Automobiles remade the world, in more ways than we could have initially imagined. Nobody could have predicted the environmental fallout of the internal-combustion engine, for instance, but other effects could have been predicted by anyone not wholly myopic.

Now we’re parked at another precipice, with autonomous cars nearly ready to remake society in a similarly profound way. Along with the great advantages that will attend self-driving vehicles, there’ll come numerous challenges. One of them is a financial jolt to the middle class that will make the slow waning of the last four decades seem relatively rosy.

In a smart Backchannel article, Robin Chase explains that since driverless is ultimately going to happen–and sooner or later, it will–we need to be proactive in steering the economic and social ramifications even as we give up the actual wheel. Part of her prescription for a relatively smooth transition is a radical reworking of capitalism, since a largely automated society that’s also a free-market one cannot be managed by shopworn policy.

An excerpt:

A Capitalism Do-Over. Productivity gains once were the harbinger of improved standards of living, and improved quality of life, but automation brings jobless productivity gains. Self driving cars will be the ultimate example of this: AVs will probably be productively employed and generating revenue about 65 percent of the time, compared to our personal car’s 5 percent. No one can deny that enormous productivity gains are being enjoyed. But with so few associated workers, enjoyed by whom?

As an entrepreneur, I appreciate the hours and years of effort that has gone into building these AVs: the new IP, the many years and huge costs without any revenue to show for it. But I also understand that this is a massive market (trillions of dollars worldwide seems plausible), and the marginal cost of running the software for each of those trips will be close to zero. We need to make sure we distribute this new wealth, by closing corporate tax loopholes and taxing wealth and platforms more effectively.

As we lose more jobs, the necessity for change opens up the possibility of a fairer system, one that minimizes income inequality. A Bureau of Labor Statistics study projected an 83 percent probability of job loss by automation for workers earning less than $20 an hour, and a 34 percent probability for jobs between $20–40 an hour. In the new automated world, does it really make sense to be taxing labor at all? It makes much more sense to be taxing the new technical platforms that are generating the profits, and taxing the wealth of the small number of talented and lucky people who founded and financed these new jobless wonders.

In a world where machines do most of the work, it is time for a universal basic income.
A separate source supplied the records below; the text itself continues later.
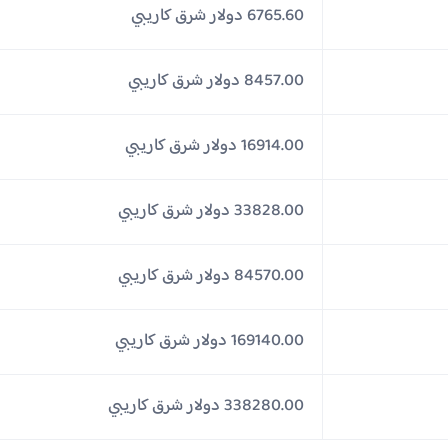
6765.60 دولار شرق كاريبي
8457.00 دولار شرق كاريبي
16914.00 دولار شرق كاريبي
33828.00 دولار شرق كاريبي
84570.00 دولار شرق كاريبي
169140.00 دولار شرق كاريبي
338280.00 دولار شرق كاريبي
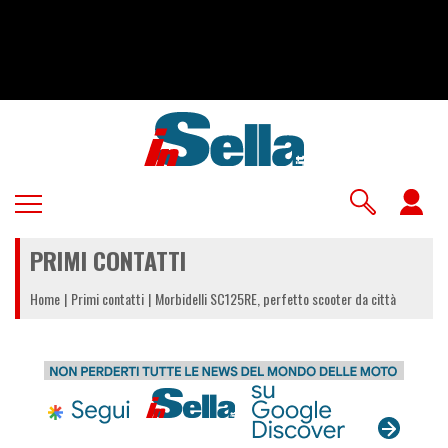
Salta
al
contenuto
principale
U
a
PRIMI CONTATTI
m
Home
Primi contatti
Morbidelli SC125RE, perfetto scooter da città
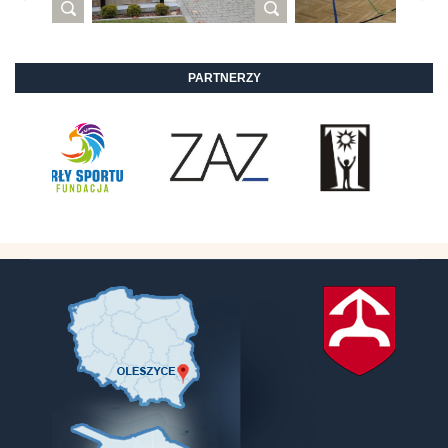
PARTNERZY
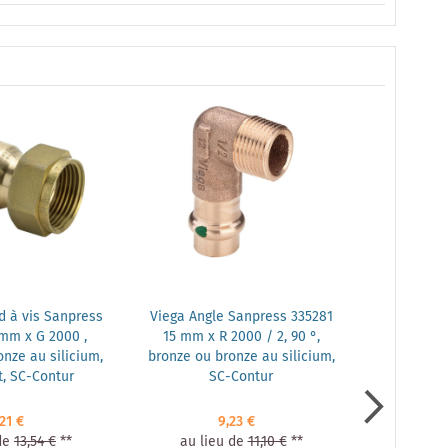
d à vis Sanpress
Viega Angle Sanpress 335281
Disque mu
mm x G 2000 ,
15 mm x R 2000 / 2, 90 °,
107345 15 
nze au silicium,
bronze ou bronze au silicium,
à canon ou 
t, SC-Contur
SC-Contur
,21 €
9,23 €
de
13,54 €
**
au lieu de
11,10 €
**
au lie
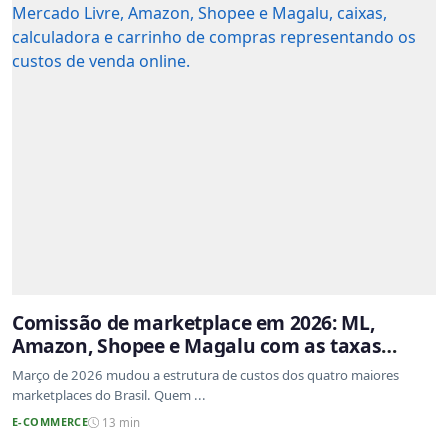
Comissão de marketplace em 2026: ML,
Amazon, Shopee e Magalu com as taxas
atualizadas
Março de 2026 mudou a estrutura de custos dos quatro maiores
marketplaces do Brasil. Quem ...
E-COMMERCE
13 min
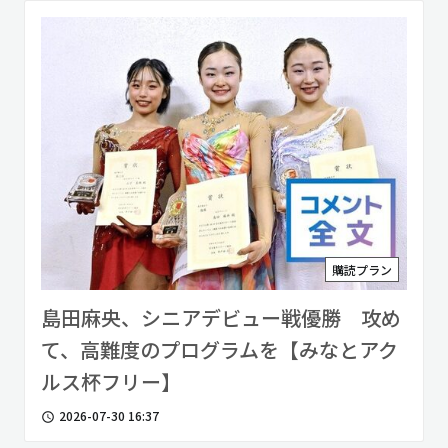
購読プラン
島田麻央、シニアデビュー戦優勝 攻め
て、高難度のプログラムを【みなとアク
ルス杯フリー】
2026-07-30 16:37
access_time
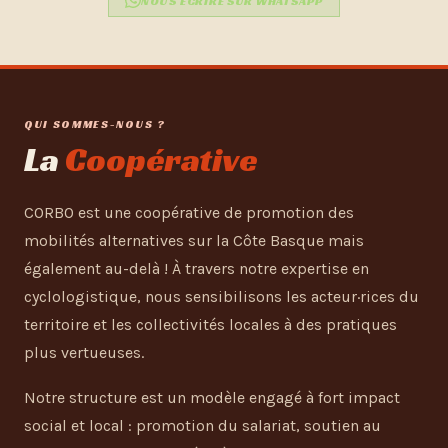
NOUS ÉCRIRE SUR WHATSAPP
QUI SOMMES-NOUS ?
La
Coopérative
CORBO est une coopérative de promotion des
mobilités alternatives sur la Côte Basque mais
également au-delà ! À travers notre expertise en
cyclologistique, nous sensibilisons les acteur·rices du
territoire et les collectivités locales à des pratiques
plus vertueuses.
Notre structure est un modèle engagé à fort impact
social et local : promotion du salariat, soutien au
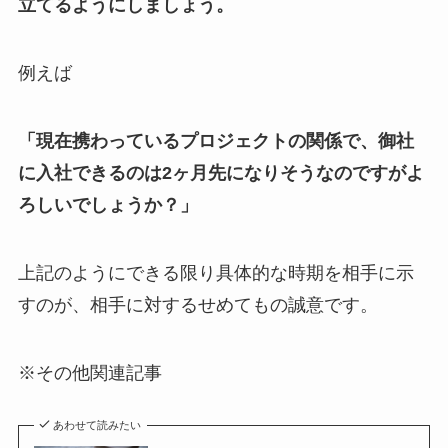
立てるようにしましょう。
例えば
「現在携わっているプロジェクトの関係で、御社
に入社できるのは2ヶ月先になりそうなのですがよ
ろしいでしょうか？」
上記のようにできる限り具体的な時期を相手に示
すのが、相手に対するせめてもの誠意です。
※その他関連記事
あわせて読みたい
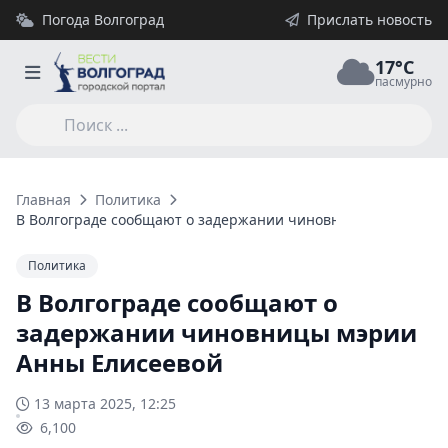
Погода Волгоград
Прислать новость
17°C
пасмурно
Главная
Политика
В Волгограде сообщают о задержании чиновницы мэрии Анн
Политика
В Волгограде сообщают о
задержании чиновницы мэрии
Анны Елисеевой
13 марта 2025, 12:25
6,100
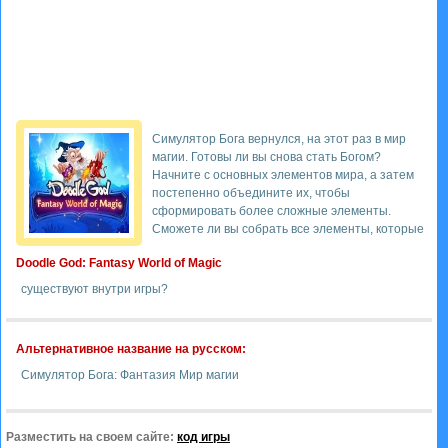
Симулятор Бога вернулся, на этот раз в мир
магии. Готовы ли вы снова стать Богом?
Начните с основных элементов мира, а затем
постепенно объедините их, чтобы
сформировать более сложные элементы.
Сможете ли вы собрать все элементы, которые
Doodle God: Fantasy World of Magic
существуют внутри игры?
Альтернативное название на русском:
Симулятор Бога: Фантазия Мир магии
Разместить на своем сайте:
код игры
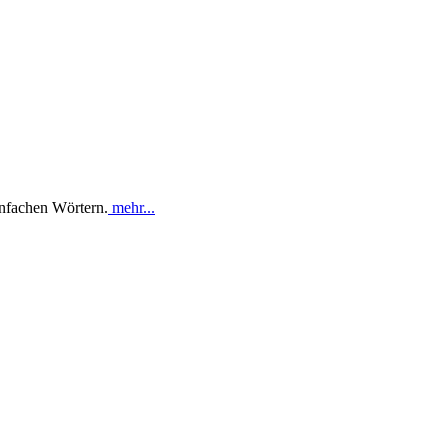
infachen Wörtern.
mehr...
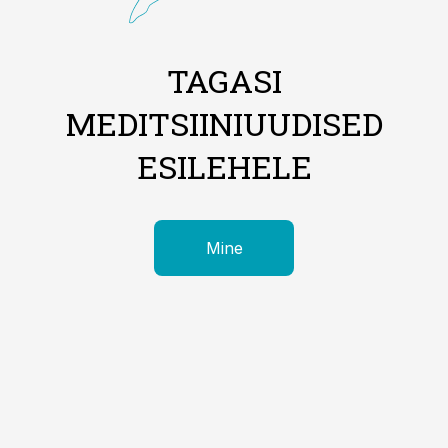
TAGASI
MEDITSIINIUUDISED
ESILEHELE
Mine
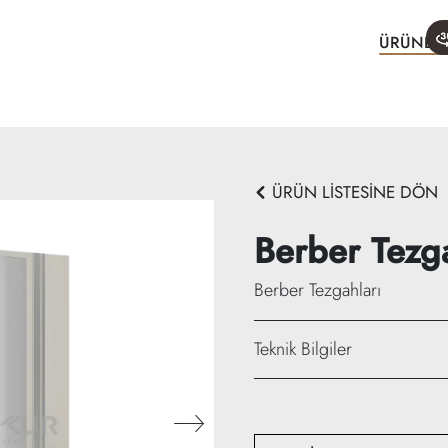
ÜRÜNLE
ÜRÜN LİSTESİNE DÖN
Berber Tezg
Berber Tezgahları
Teknik Bilgiler
Genişlik:
35 cm + 130 c
Yükseklik: 220 cm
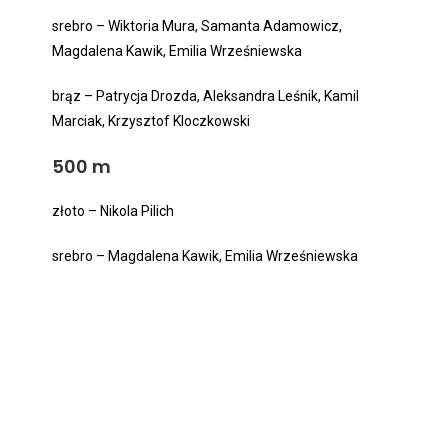
srebro – Wiktoria Mura, Samanta Adamowicz,
Magdalena Kawik, Emilia Wrześniewska
brąz – Patrycja Drozda, Aleksandra Leśnik, Kamil
Marciak, Krzysztof Kloczkowski
500 m
złoto – Nikola Pilich
srebro – Magdalena Kawik, Emilia Wrześniewska
Trener: Małgorzata Lazar
Pomoc: Justyna Libera Dziuba, Anna Kirsek
Wolontariusz: Maciej Dziuba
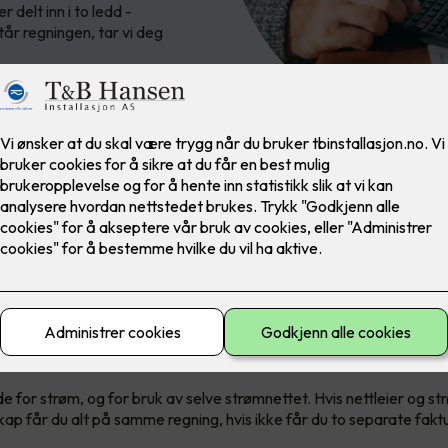
 delt inn i to ledd -
år regningen, tar vi deg
re tricky å forstå strømregnin
ar eksplodert de siste årene, og du er ikke alene hvis du går nøy
 før. Men hva betyr egentlig alt sammen? La oss se på det samm
e for strøm, og for bruk av selve strømnettet. Hvis nettleier og s
ap får du alt på samme regning, hvis ikke får du to separate fakt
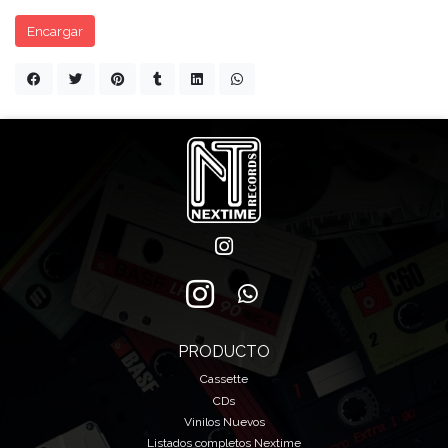
Encargar
PRODUCTO
Cassette
CDs
Vinilos Nuevos
Listados completos Nextime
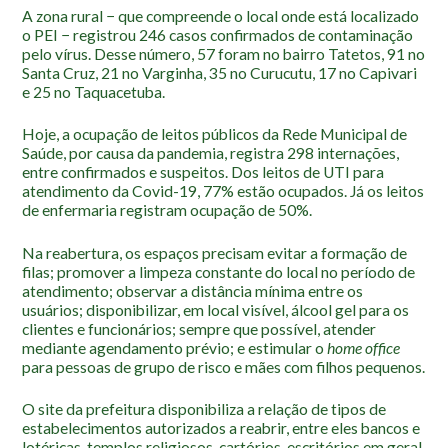
Roteiro da monitoria
A zona rural − que compreende o local onde está localizado
o PEI − registrou 246 casos confirmados de contaminação
Trilhas
pelo vírus. Desse número, 57 foram no bairro Tatetos, 91 no
Terceira Idade
Santa Cruz, 21 no Varginha, 35 no Curucutu, 17 no Capivari
e 25 no Taquacetuba.
Inclusão Social
Hoje, a ocupação de leitos públicos da Rede Municipal de
Blog
Saúde, por causa da pandemia, registra 298 internações,
entre confirmados e suspeitos. Dos leitos de UTI para
Newsletter
atendimento da Covid-19, 77% estão ocupados. Já os leitos
de enfermaria registram ocupação de 50%.
Notícias
Na mídia
Na reabertura, os espaços precisam evitar a formação de
filas; promover a limpeza constante do local no período de
atendimento; observar a distância mínima entre os
Contato
usuários; disponibilizar, em local visível, álcool gel para os
clientes e funcionários; sempre que possível, atender
Contato
mediante agendamento prévio; e estimular o
home office
para pessoas de grupo de risco e mães com filhos pequenos.
Como chegar
Perguntas frequentes
O site da prefeitura disponibiliza a relação de tipos de
Assessoria de Imprensa
estabelecimentos autorizados a reabrir, entre eles bancos e
lotéricas, templos religiosos, cartórios, escritórios em geral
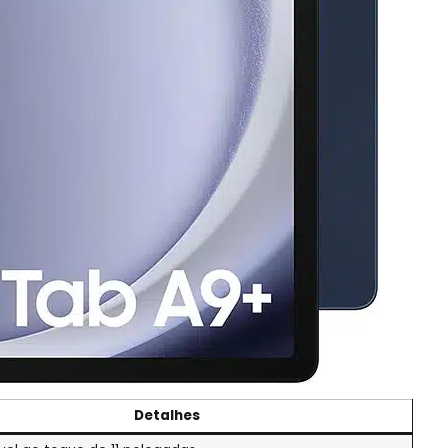
Detalhes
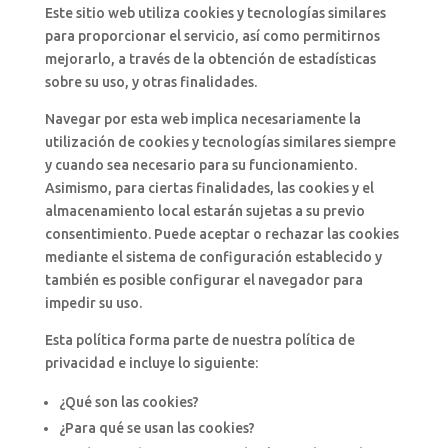
Este sitio web utiliza cookies y tecnologías similares
para proporcionar el servicio, así como permitirnos
mejorarlo, a través de la obtención de estadísticas
sobre su uso, y otras finalidades.
Navegar por esta web implica necesariamente la
utilización de cookies y tecnologías similares siempre
y cuando sea necesario para su funcionamiento.
Asimismo, para ciertas finalidades, las cookies y el
almacenamiento local estarán sujetas a su previo
consentimiento. Puede aceptar o rechazar las cookies
mediante el sistema de configuración establecido y
también es posible configurar el navegador para
impedir su uso.
Esta política forma parte de nuestra política de
privacidad e incluye lo siguiente:
¿Qué son las cookies?
¿Para qué se usan las cookies?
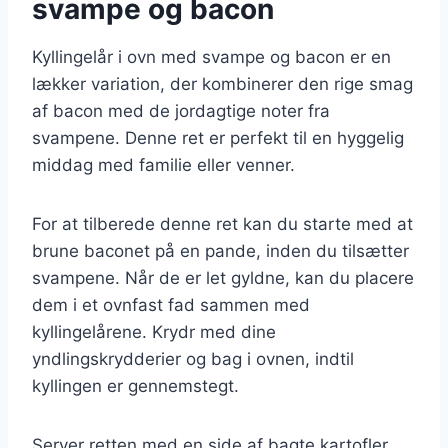
svampe og bacon
Kyllingelår i ovn med svampe og bacon er en
lækker variation, der kombinerer den rige smag
af bacon med de jordagtige noter fra
svampene. Denne ret er perfekt til en hyggelig
middag med familie eller venner.
For at tilberede denne ret kan du starte med at
brune baconet på en pande, inden du tilsætter
svampene. Når de er let gyldne, kan du placere
dem i et ovnfast fad sammen med
kyllingelårene. Krydr med dine
yndlingskrydderier og bag i ovnen, indtil
kyllingen er gennemstegt.
Server retten med en side af bagte kartofler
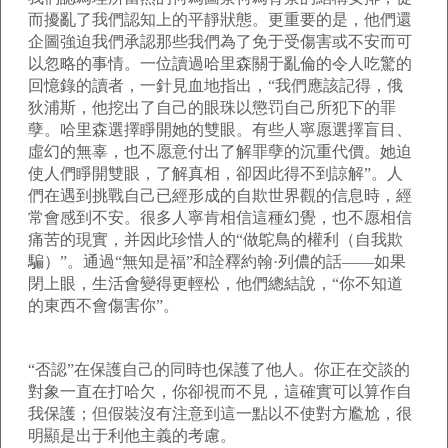
而擾亂了我們認知上的平靜狀態。更重要的是，他們還
企圖強迫我們承認那些我們為了免于受傷害或不安而可
以忽略的事情。一位讀過哈里森關于亂倫的令人吃驚的
回憶錄的讀者，一針見血地指出，“我們應該記得，俄
狄浦斯，他挖出了自己的眼珠以懲罚自己所犯下的罪
孽。哈里森選擇睜開她的雙眼。有些人寧愿選擇盲目、
虛幻的無辜，也不愿意付出了解罪孽的沉重代價。她迫
使人們睜開雙眼，了解真相，卻因此得不到諒解”。人
們在遇到挑戰自己已經形成的自欺世界觀的信息時，經
常會感到不安。很多人寧肯相信這種幻覺，也不愿相信
痛苦的現實，并因此珍惜人的“做鴕鳥的權利（自我欺
騙）”。通過“無知是福”和詮釋約翰·列儂的話——如果
閉上眼，生活會變得更輕松，他們總結說，“你不知道
的東西不會傷害你”。
“否認”在保護自己的同時也保護了他人。你正在交談的
對象一直在打哈欠，你卻視而不見，這確實可以算作自
我保護；但假裝沒有注意到這一點以不使對方尷尬，很
明顯是出于利他主義的考慮。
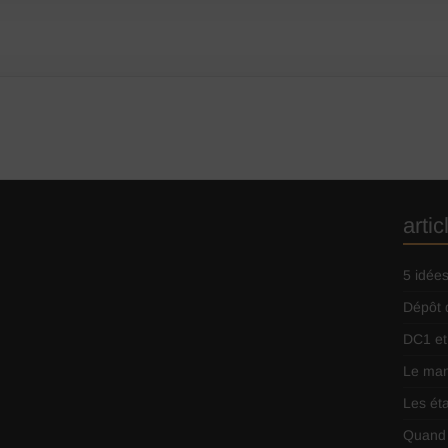
arti
5 idée
Dépôt 
DC1 et
Le man
Les ét
Quand 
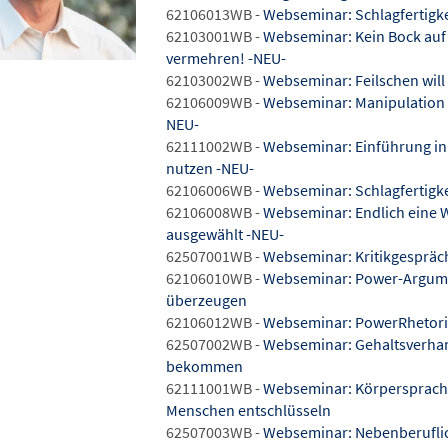
62106013WB -
Webseminar: Schlagfertigkei
62103001WB -
Webseminar: Kein Bock auf 
vermehren! -NEU-
62103002WB -
Webseminar: Feilschen will 
62106009WB -
Webseminar: Manipulation im
NEU-
62111002WB -
Webseminar: Einführung in d
nutzen -NEU-
62106006WB -
Webseminar: Schlagfertigkei
62106008WB -
Webseminar: Endlich eine W
ausgewählt -NEU-
62507001WB -
Webseminar: Kritikgespräch
62106010WB -
Webseminar: Power-Argumen
überzeugen
62106012WB -
Webseminar: PowerRhetori
62507002WB -
Webseminar: Gehaltsverhan
bekommen
62111001WB -
Webseminar: Körpersprache 
Menschen entschlüsseln
62507003WB -
Webseminar: Nebenberuflic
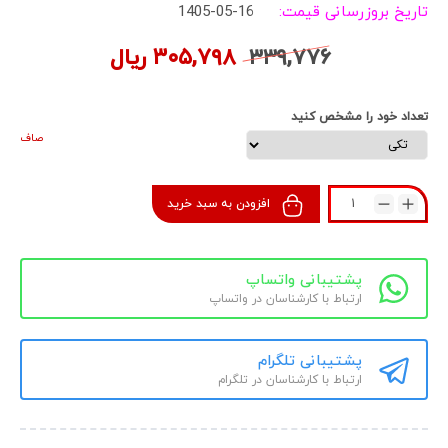
تاریخ بروزرسانی قیمت:
1405-05-16
۳۳۹,۷۷۶
۳۰۵,۷۹۸
ریال
تعداد خود را مشخص کنید
صاف
افزودن به سبد خرید
پشتیبانی واتساپ
ارتباط با کارشناسان در واتساپ
پشتیبانی تلگرام
ارتباط با کارشناسان در تلگرام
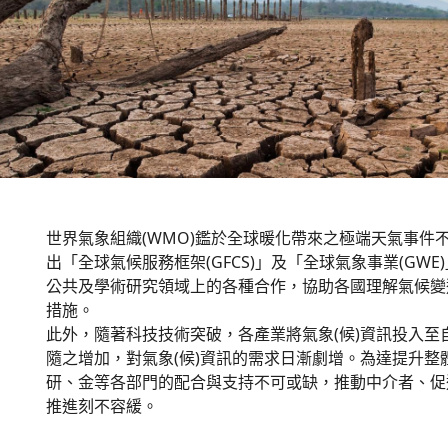
世界氣象組織(WMO)鑑於全球暖化帶來之極端天氣事件
出「全球氣候服務框架(GFCS)」及「全球氣象事業(GW
公共及學術研究領域上的各種合作，協助各國理解氣候變
措施。
此外，隨著科技技術突破，各產業將氣象(候)資訊投入
隨之增加，對氣象(候)資訊的需求日漸劇增。為達提升整
研、金等各部門的配合與支持不可或缺，推動中介者、促
推進刻不容緩。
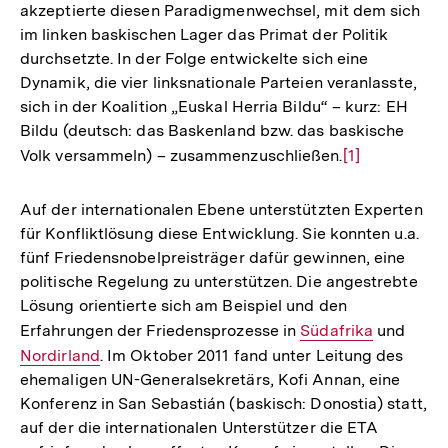
akzeptierte diesen Paradigmenwechsel, mit dem sich
im linken baskischen Lager das Primat der Politik
durchsetzte. In der Folge entwickelte sich eine
Dynamik, die vier linksnationale Parteien veranlasste,
sich in der Koalition „Euskal Herria Bildu“ – kurz: EH
Bildu (deutsch: das Baskenland bzw. das baskische
Volk versammeln) – zusammenzuschließen.
Zur
[1]
Auflösung
der
Auf der internationalen Ebene unterstützten Experten
Fußnote
für Konfliktlösung diese Entwicklung. Sie konnten u.a.
fünf Friedensnobelpreisträger dafür gewinnen, eine
politische Regelung zu unterstützen. Die angestrebte
Lösung orientierte sich am Beispiel und den
Erfahrungen der Friedensprozesse in
Interner
Südafrika
und
Inter
Nordirland
. Im Oktober 2011 fand unter Leitung des
Link:
Link:
ehemaligen UN-Generalsekretärs, Kofi Annan, eine
Konferenz in San Sebastián (baskisch: Donostia) statt,
auf der die internationalen Unterstützer die ETA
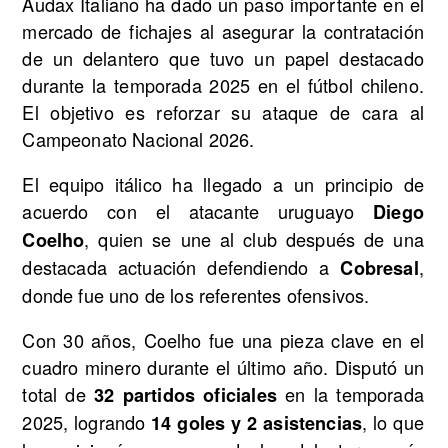
Audax Italiano ha dado un paso importante en el
mercado de fichajes al asegurar la contratación
de un delantero que tuvo un papel destacado
durante la temporada 2025 en el fútbol chileno.
El objetivo es reforzar su ataque de cara al
Campeonato Nacional 2026.
El equipo itálico ha llegado a un principio de
acuerdo con el atacante uruguayo
Diego
, quien se une al club después de una
Coelho
destacada actuación defendiendo a
,
Cobresal
donde fue uno de los referentes ofensivos.
Con 30 años, Coelho fue una pieza clave en el
cuadro minero durante el último año. Disputó un
total de
en la temporada
32 partidos oficiales
2025, logrando
, lo que
14 goles y 2 asistencias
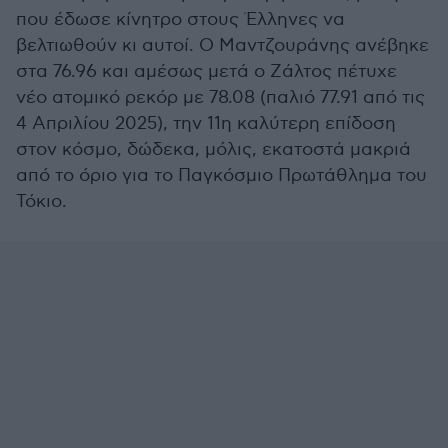
που έδωσε κίνητρο στους Έλληνες να
βελτιωθούν κι αυτοί. Ο Μαντζουράνης ανέβηκε
στα 76.96 και αμέσως μετά ο Ζάλτος πέτυχε
νέο ατομικό ρεκόρ με 78.08 (παλιό 77.91 από τις
4 Απριλίου 2025), την 11η καλύτερη επίδοση
στον κόσμο, δώδεκα, μόλις, εκατοστά μακριά
από το όριο για το Παγκόσμιο Πρωτάθλημα του
Τόκιο.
This will distribute the gains from productivity, and give more people the opportunity to focus on purposeful, passion-driven work, allowing for the next generation of ideas and technologies to emerge faster.

How we deal with the job loss caused by AVs will be a signature model for how we respond to automation throughout the economy. Even more, it may be the flood that sweeps clean a system that no longer serves the people.